Looking through the records that follow, determine how many lines contain "down" and reply with that number alone.

Records from a data collection
********
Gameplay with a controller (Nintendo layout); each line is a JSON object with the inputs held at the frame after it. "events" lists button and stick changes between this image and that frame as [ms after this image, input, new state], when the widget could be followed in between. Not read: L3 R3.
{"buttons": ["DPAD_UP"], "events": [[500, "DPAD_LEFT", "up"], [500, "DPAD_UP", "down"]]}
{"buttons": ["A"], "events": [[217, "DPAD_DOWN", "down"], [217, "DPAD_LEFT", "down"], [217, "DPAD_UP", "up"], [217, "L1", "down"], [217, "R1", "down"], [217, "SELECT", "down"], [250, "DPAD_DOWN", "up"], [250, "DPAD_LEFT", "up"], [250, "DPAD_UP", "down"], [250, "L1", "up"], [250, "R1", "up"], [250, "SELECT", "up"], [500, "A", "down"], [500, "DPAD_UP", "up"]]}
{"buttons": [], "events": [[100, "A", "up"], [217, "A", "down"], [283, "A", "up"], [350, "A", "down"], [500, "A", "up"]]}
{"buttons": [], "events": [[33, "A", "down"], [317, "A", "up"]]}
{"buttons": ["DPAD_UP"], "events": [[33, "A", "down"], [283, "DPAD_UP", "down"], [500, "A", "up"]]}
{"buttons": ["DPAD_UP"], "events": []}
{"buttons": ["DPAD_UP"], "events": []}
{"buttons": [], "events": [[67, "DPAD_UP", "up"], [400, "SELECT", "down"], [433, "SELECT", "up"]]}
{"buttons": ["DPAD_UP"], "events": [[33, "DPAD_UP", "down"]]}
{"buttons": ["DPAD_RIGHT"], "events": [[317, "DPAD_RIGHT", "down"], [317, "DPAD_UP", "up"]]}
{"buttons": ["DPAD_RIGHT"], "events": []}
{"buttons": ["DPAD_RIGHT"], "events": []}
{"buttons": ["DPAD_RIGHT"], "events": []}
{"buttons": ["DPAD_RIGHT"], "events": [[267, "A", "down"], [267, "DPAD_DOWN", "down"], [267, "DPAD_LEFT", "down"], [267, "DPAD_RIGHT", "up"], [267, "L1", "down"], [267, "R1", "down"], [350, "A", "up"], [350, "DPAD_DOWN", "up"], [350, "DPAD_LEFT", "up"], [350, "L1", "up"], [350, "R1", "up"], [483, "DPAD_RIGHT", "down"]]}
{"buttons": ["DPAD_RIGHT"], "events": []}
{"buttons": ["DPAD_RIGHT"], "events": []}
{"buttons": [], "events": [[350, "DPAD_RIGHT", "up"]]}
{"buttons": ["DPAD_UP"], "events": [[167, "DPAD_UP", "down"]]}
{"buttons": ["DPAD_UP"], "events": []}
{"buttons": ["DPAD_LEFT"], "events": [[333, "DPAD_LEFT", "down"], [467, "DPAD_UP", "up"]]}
********
■ WRITTEN ANSWER
11